## Enunciado 1
Responda com base no trecho sobre a biografia de Elisa Branco:
(a) De quem provieram parte das fontes e o título do livro?
(b) Qual editora publicou "Elisa Branco: uma vida em vermelho" e em que ano?
(c) O que Jorge Ferreira comprova empiricamente ao denunciar o apagamento de Elisa Branco?

## Trecho do documento

#####

De volta ao autor e seu belíssimo livro. Achei um ato corajoso, sendo homem, Jorge Ferreira se dispor a biografar a vida de uma mulher cujo cerne de sua luta, para além do pacifismo, era a defesa dos direitos das mulheres. Nesse quesito, Ferreira foi extremamente cuidadoso. Embora não tenha se aprofundado nas análises sobre a história do movimento feminista, soube reconhecer o machismo dos comunistas e as dificuldades que Elisa Branco teve somente por ter nascido mulher.

O zelo de Ferreira é perceptível em outros tantos aspectos, como o do início do livro, quando anuncia que parte das fontes e o próprio título provieram de uma ex-aluna, a qual agradece a cessão do material e do nome. Zeloso também com os familiares ainda vivos de Elisa, os tratando com o respeito e a estima devidos. Zeloso com a escrita, na qual tudo se encontra fundamentado em fontes empíricas. E, por fim, zeloso com a produção historiográfica, onde autores das mais diferentes instituições nacionais são citados, na medida exata do necessário.

Elisa Branco foi uma mulher de trajetória grandiosa para o Brasil e, sobretudo, para as esquerdas. Ao denunciar seu apagamento, Jorge Ferreira não só comprova empiricamente a diminuição progressiva de referências a ela nos jornais de esquerda, como tenta romper com esse apagamento injusto, ao torná-la protagonista em sua produção historiográfica, já tão consolidada. Creio que todos aqueles que conviveram com Elisa e todas as mulheres que militam em prol de um país mais justo e igualitário, encontrarão motivos para ler essa história e se imaginar como parte dela. É para isso que servem as boas biografias.


Referências

AVELAR, Alexandre de S.; SCHMIDT, Benito (orgs.). O que pode a biografia São Paulo: Letra e Voz, 2018.

FERREIRA, Jorge L. João Goulart, uma biografia 2. ed. Rio de Janeiro: Civilização Brasileira, 2011.

FERREIRA, Jorge. Elisa Branco: uma vida em vermelho Rio de Janeiro: Civilização Brasileira, 2023.

#####

## Dados exibidos

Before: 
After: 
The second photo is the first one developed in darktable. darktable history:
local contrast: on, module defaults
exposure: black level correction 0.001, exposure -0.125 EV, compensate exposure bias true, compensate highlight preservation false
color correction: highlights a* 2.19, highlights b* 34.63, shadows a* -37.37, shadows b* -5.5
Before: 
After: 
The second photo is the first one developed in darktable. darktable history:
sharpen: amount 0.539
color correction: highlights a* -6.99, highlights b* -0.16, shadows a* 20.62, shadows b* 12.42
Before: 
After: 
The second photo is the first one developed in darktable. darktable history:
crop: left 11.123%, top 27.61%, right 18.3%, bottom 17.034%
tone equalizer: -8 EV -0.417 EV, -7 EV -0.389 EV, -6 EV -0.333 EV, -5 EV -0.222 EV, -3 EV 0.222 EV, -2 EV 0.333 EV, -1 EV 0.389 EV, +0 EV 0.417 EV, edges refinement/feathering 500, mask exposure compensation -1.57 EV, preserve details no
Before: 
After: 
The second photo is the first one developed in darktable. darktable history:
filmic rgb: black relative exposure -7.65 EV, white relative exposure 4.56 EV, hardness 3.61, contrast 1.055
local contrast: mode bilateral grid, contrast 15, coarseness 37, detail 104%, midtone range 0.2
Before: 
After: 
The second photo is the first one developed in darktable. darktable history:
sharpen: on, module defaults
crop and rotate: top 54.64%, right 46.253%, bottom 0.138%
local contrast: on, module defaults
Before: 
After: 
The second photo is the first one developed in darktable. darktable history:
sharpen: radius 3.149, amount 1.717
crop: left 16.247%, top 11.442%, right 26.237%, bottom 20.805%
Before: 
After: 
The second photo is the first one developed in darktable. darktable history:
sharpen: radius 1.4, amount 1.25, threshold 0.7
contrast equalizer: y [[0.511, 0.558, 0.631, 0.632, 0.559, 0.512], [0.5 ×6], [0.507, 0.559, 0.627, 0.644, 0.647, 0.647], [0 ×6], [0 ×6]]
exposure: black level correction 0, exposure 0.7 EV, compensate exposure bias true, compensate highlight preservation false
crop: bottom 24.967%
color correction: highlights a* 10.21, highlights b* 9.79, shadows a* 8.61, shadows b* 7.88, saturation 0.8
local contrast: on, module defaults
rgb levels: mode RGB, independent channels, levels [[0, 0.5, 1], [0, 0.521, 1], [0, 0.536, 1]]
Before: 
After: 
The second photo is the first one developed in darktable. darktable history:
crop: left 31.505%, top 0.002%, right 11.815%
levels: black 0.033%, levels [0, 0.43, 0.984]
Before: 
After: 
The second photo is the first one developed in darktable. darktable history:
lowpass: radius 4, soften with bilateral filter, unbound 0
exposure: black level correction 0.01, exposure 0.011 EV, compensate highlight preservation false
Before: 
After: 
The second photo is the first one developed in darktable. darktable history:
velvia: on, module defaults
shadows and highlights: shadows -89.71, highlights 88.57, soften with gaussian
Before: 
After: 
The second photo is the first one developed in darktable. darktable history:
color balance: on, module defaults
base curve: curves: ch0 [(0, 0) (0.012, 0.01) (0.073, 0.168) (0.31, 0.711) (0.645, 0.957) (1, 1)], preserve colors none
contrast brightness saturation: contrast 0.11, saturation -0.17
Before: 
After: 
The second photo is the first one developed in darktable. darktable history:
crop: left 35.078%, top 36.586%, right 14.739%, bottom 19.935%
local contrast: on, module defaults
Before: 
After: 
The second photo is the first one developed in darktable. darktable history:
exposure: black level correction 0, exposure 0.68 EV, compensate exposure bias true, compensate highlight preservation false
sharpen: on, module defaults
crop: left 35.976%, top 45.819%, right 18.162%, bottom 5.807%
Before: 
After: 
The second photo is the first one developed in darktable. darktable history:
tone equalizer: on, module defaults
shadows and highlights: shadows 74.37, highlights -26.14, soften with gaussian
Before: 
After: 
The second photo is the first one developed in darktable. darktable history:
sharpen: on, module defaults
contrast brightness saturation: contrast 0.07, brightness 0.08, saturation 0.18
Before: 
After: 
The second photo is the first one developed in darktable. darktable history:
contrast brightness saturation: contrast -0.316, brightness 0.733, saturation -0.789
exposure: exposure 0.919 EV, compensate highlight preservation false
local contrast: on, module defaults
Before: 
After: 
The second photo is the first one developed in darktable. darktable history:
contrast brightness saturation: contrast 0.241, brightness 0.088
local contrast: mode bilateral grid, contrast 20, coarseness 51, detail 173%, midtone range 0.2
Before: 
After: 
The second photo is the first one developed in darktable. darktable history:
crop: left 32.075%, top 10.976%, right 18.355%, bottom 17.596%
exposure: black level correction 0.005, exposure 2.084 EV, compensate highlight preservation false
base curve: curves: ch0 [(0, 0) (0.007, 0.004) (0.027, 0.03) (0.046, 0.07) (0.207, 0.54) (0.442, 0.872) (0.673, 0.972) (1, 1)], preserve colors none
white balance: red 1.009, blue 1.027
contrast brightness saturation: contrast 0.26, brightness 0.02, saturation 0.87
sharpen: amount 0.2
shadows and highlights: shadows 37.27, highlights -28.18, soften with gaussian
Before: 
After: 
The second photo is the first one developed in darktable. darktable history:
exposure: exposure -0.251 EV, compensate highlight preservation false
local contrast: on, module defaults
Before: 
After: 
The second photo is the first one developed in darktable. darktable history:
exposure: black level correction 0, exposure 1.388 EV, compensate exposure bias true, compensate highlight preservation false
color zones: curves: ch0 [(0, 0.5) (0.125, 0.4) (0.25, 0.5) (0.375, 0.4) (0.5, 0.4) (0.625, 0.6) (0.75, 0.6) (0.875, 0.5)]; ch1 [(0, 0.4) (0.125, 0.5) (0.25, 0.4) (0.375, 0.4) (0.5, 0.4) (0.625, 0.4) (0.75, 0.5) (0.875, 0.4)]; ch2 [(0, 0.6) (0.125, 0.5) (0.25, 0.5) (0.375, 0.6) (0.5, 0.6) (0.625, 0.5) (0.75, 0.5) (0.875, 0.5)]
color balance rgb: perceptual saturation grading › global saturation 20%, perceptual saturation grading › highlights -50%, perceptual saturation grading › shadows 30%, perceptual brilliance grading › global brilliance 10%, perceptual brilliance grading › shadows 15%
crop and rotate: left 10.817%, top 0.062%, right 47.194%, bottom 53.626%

#####

## Enunciado 2
Copie, sem alterações, as linhas da listagem desde o início dela até a linha que contém "crop: left 16.247%, top", incluindo esta.

## Resposta escrita 1
(a) De uma ex-aluna.
(b) Civilização Brasileira, em 2023.
(c) A diminuição progressiva de referências a Elisa Branco nos jornais de esquerda.

## Resposta escrita 2
Before: 
After: 
The second photo is the first one developed in darktable. darktable history:
local contrast: on, module defaults
exposure: black level correction 0.001, exposure -0.125 EV, compensate exposure bias true, compensate highlight preservation false
color correction: highlights a* 2.19, highlights b* 34.63, shadows a* -37.37, shadows b* -5.5
Before: 
After: 
The second photo is the first one developed in darktable. darktable history:
sharpen: amount 0.539
color correction: highlights a* -6.99, highlights b* -0.16, shadows a* 20.62, shadows b* 12.42
Before: 
After: 
The second photo is the first one developed in darktable. darktable history:
crop: left 11.123%, top 27.61%, right 18.3%, bottom 17.034%
tone equalizer: -8 EV -0.417 EV, -7 EV -0.389 EV, -6 EV -0.333 EV, -5 EV -0.222 EV, -3 EV 0.222 EV, -2 EV 0.333 EV, -1 EV 0.389 EV, +0 EV 0.417 EV, edges refinement/feathering 500, mask exposure compensation -1.57 EV, preserve details no
Before: 
After: 
The second photo is the first one developed in darktable. darktable history:
filmic rgb: black relative exposure -7.65 EV, white relative exposure 4.56 EV, hardness 3.61, contrast 1.055
local contrast: mode bilateral grid, contrast 15, coarseness 37, detail 104%, midtone range 0.2
Before: 
After: 
The second photo is the first one developed in darktable. darktable history:
sharpen: on, module defaults
crop and rotate: top 54.64%, right 46.253%, bottom 0.138%
local contrast: on, module defaults
Before: 
After: 
The second photo is the first one developed in darktable. darktable history:
sharpen: radius 3.149, amount 1.717
crop: left 16.247%, top 11.442%, right 26.237%, bottom 20.805%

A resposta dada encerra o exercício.